Watershed export of nutrients, sediments, and chemicals impacts receiving waters. Changes within the watershed (e.g., anthropogenic or climatic) can alter the transport of constituents in streams. Stream monitoring is crucial for understanding these effects. This study developed a potential improvement to flow-adjusting constituent concentrations in streams, an important step of analyzing monitoring data in lotic systems for trends. The method incorporates a K-fold cross-validation procedure to optimize a model explaining the relationship between the concentration and streamflow, thus providing a valuable tool to researchers in water quality. Additionally, two case studies were conducted on watersheds located in northwest Arkansas using monitoring data collected from 2009 to 2015. The first case study focused on phosphorus concentrations in the Illinois River watershed and illustrated significant decreases in soluble reactive phosphorus following reductions of effluent phosphorus from upstream wastewater treatment plants. However, no significant trends were found in total phosphorus at the most downstream site on the Illinois River, suggesting that there are legacy sources of phosphorus remaining in the watershed.

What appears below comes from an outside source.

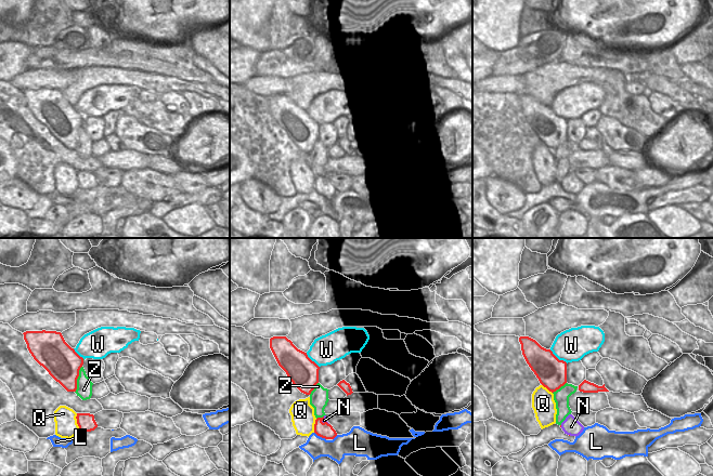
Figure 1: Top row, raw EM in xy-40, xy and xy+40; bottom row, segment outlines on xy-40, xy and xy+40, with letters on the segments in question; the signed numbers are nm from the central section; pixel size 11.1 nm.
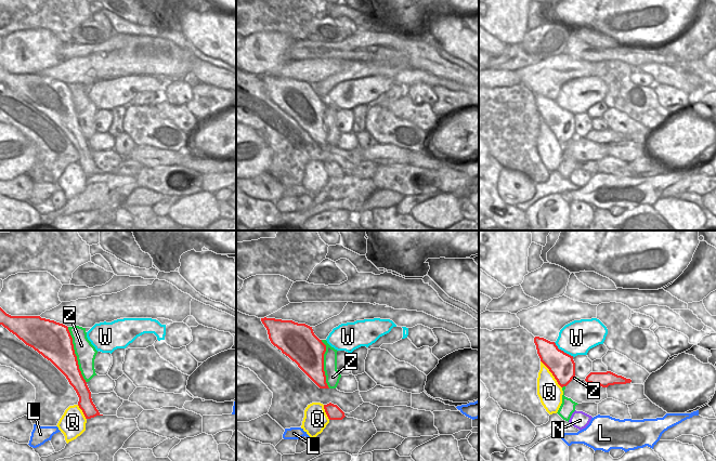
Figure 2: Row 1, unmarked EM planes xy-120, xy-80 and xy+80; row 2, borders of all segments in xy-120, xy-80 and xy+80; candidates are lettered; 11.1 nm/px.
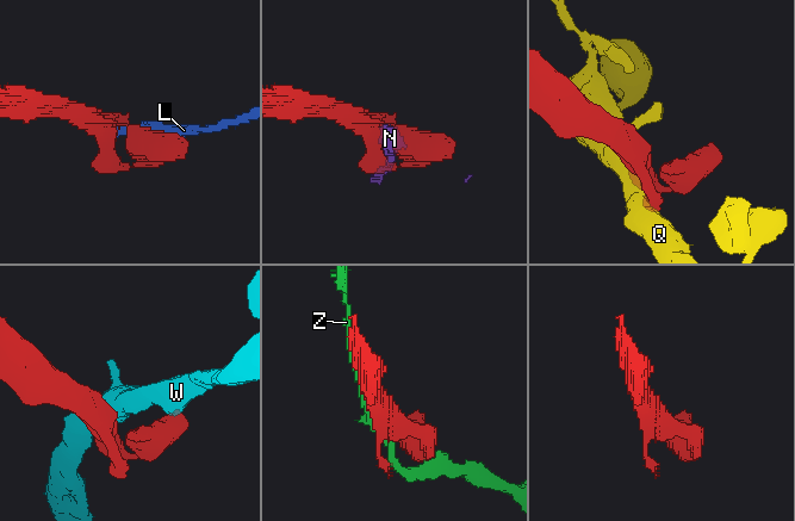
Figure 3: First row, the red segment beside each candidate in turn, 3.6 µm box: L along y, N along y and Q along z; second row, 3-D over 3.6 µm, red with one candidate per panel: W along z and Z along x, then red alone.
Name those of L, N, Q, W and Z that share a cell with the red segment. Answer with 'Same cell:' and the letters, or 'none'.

The second case study focused on nitrogen and phosphorus in the three main inflows to Beaver Lake, where primary productivity will likely cause the lake to violate its water quality standard for chlorophyll-a concentration. Data collected at two sites in Beaver Lake showed elevated chlorophyll-a concentrations and one site near Lowell, Arkansas, the location of a major drinking water supply intake, showed increasing trends from 2001 to 2015 for total nitrogen as well as chlorophyll-a. Monitoring data of the inflows illustrated the variability in hydrological and climatic factors (e.g., drought), which affects nutrient delivery to Beaver Lake. Long-term monitoring of streams in both watersheds will be crucial for understanding the processes that affect water quality and will better inform watershed management.